Die vorliegende Arbeit ist ein sehr gelungenes Beispiel, wie historisches und architekturhistorisches Arbeiten gewinnbringend kombiniert werden kann. Die umfangreichen englischen Arbeiten zur normannischen Architektur erlauben ihm, den weitgreifenden Vergleich durchzuführen. Und selbst wenn das Bestreben, das Thema möglichst umfassend zu bearbeiten, der Arbeit ab und an enzyklopädischen Charakter verleiht und das Werk insgesamt sicherlich etwas gestrafft hätte werden können, ist diese Dissertation ein erfolgreicher Versuch, bestehende Forschungen mit einem eigenen Ansatz zu verweben. Auf breiter Quellen- und Literaturkenntnis basierend, überzeugt die in verständlicher Sprache vorgetragene Argumentation des Autors für einen in der Stadtgestaltung deutlich greifbaren Wandel infolge der normannischen Eroberung. Man darf gespannt sein, wie die immer junge Diskussion über die Auswirkungen der Eroberung von 1066 diese gewichtigen Thesen aufgreifen wird. Dass das unerhörte normannische Bauprogramm dabei noch ganz nebenbei der Frage normannischer Effizienz [1] neue Nahrung gibt, soll hier wenigstens am Rande erwähnt werden. Der Verfasser ging dieser Spur nicht weiter nach, was ihm aber angesichts seiner sonstigen Leistung wahrlich nicht zu verdenken ist. Es bleibt ihm nur zu wünschen, dass die englische Forschung sich die Mühe machen wird sein Buch zu lesen.

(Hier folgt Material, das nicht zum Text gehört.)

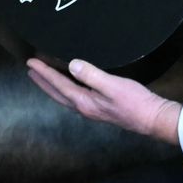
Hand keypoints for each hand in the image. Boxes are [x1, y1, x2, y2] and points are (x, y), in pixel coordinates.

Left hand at [27, 57, 180, 144]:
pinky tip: (70, 86)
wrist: (151, 119)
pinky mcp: (99, 108)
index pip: (59, 85)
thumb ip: (91, 75)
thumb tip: (72, 64)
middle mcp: (84, 108)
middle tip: (30, 71)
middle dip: (43, 82)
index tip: (31, 63)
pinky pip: (74, 97)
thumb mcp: (112, 85)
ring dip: (52, 87)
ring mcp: (91, 110)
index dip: (44, 73)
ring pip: (65, 97)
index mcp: (84, 102)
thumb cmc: (134, 102)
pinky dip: (65, 90)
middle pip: (57, 94)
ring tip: (44, 78)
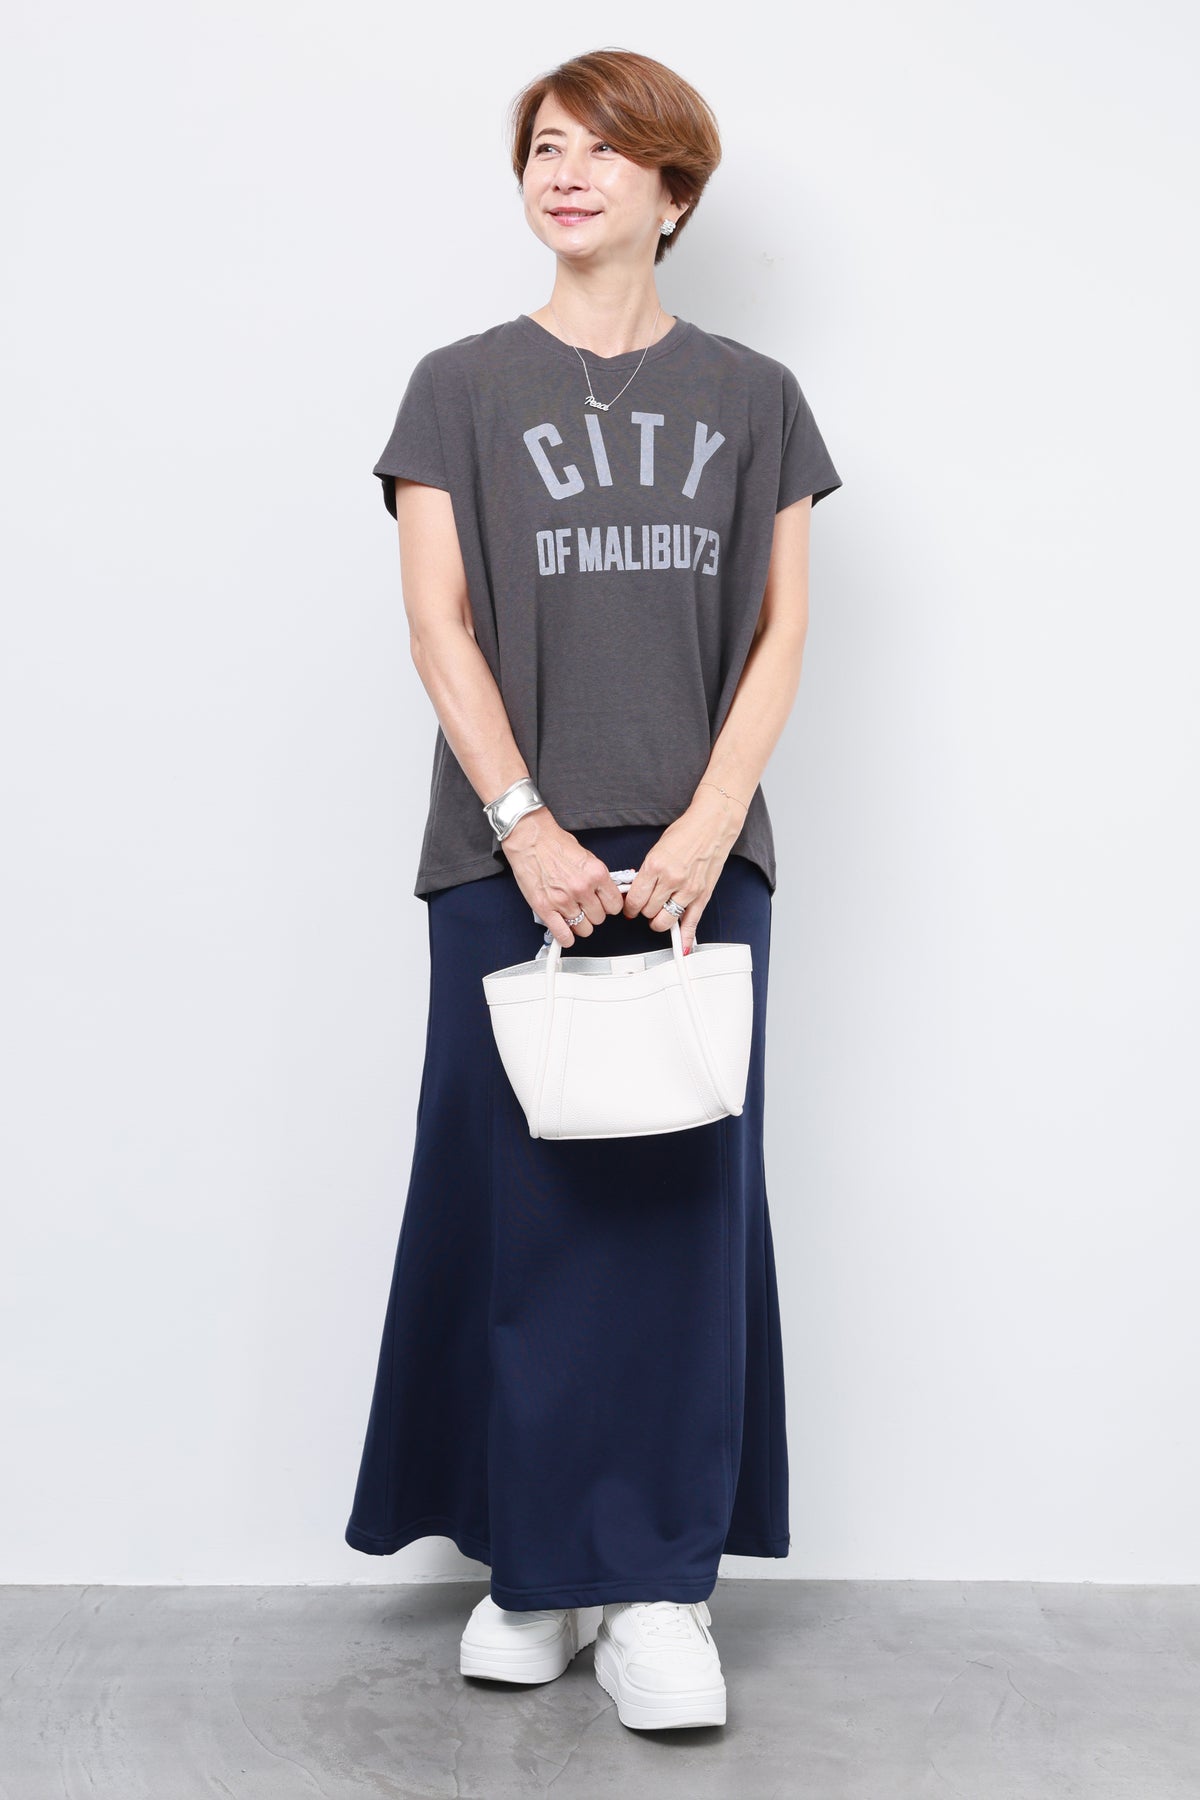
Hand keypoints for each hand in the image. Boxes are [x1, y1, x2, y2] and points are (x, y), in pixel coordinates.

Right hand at [500, 808, 625, 947]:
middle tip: (585, 906)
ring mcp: (563, 900)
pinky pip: (563, 935)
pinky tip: (566, 932)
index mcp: (596, 874)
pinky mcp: (545, 908)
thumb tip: (607, 893)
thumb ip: (598, 877)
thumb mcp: (587, 857)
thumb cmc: (554, 843)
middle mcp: (582, 888)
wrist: (530, 838)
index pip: (615, 905)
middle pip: (599, 918)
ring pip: (584, 929)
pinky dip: (566, 937)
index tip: (604, 905)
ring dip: (579, 924)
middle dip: (593, 913)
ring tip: (573, 914)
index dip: (609, 906)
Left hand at [623, 791, 745, 953]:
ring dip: (659, 919)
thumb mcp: (657, 850)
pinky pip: (691, 922)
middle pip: (648, 911)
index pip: (635, 899)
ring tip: (659, 912)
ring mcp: (688, 889)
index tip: (630, 907)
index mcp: (655, 866)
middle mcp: (671, 879)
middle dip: (644, 911)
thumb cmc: (686, 833)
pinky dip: (686, 938)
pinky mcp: (702, 895)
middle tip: (645, 906)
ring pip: (665, 920)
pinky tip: (682, 946)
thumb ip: (647, 873)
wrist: (712, 825)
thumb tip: (636, 892)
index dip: (629, 907)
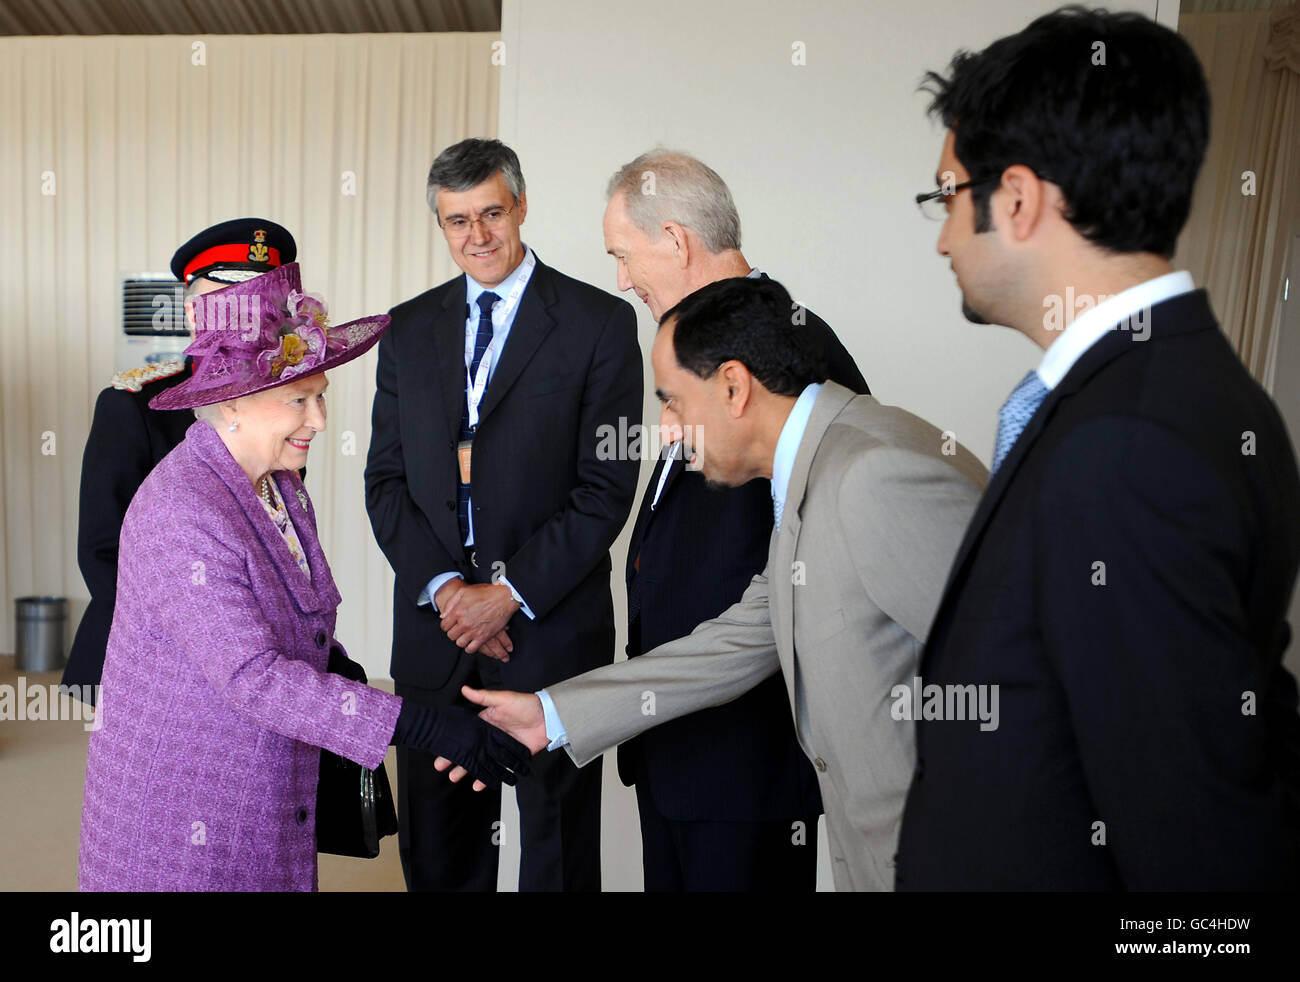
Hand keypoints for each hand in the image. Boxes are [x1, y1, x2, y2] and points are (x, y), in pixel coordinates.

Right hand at [434, 685, 548, 784]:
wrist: (549, 717)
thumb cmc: (526, 704)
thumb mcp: (503, 698)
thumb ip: (484, 697)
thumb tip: (464, 688)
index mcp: (486, 721)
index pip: (466, 733)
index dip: (453, 740)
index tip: (440, 746)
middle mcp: (491, 736)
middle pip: (470, 749)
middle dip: (455, 758)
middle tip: (441, 766)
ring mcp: (499, 748)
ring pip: (480, 761)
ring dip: (467, 770)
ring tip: (454, 778)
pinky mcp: (510, 757)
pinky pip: (497, 769)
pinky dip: (487, 778)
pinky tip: (477, 785)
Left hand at [440, 583, 520, 655]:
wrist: (504, 598)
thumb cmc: (486, 593)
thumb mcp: (464, 592)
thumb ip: (451, 603)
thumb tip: (443, 615)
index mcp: (458, 611)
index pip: (444, 626)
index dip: (447, 625)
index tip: (451, 624)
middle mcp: (464, 623)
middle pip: (451, 635)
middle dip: (454, 632)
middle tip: (458, 629)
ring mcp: (474, 631)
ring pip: (460, 643)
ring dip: (461, 640)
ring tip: (465, 635)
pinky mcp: (483, 637)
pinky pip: (471, 649)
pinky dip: (470, 647)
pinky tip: (471, 642)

Und was schließlich Durham anbetrifft, so lernen wir, dass das Bauprogramm weniger dazu diente, die örtlichen Angelsachsen bzw. Skandinavier zu beeindrucken, sondern vielmehr als kräftiger Ruf aus dem Norden zu verstehen sei, mit dem die bischöflichen Bauherren dem König und ihren weiter südlich residierenden Amtskollegen ihre eigene Stellung in Erinnerung bringen wollten. Dazu wählten sie eine Sprache, die jene klar verstanden. Inwieweit diese Maßnahmen und die damit einhergehende Veränderung und Zerstörung der bisherigen Strukturen die Bewohner Durhams überzeugte, war dabei von sekundärer Bedeutung. Im Übrigen ein Aspekt, der dem Autor, seines Zeichens stellvertretender Direktor des Stadtarchivs Köln, aus eigener Anschauung wohl bekannt sein dürfte.
Anmerkung:
[1] Wilfred L. Warren: The Myth of the Norman Administrative Efficiency, in: Transactions of the Royal Historical Society, 5th series, 34 (1984), 113-132.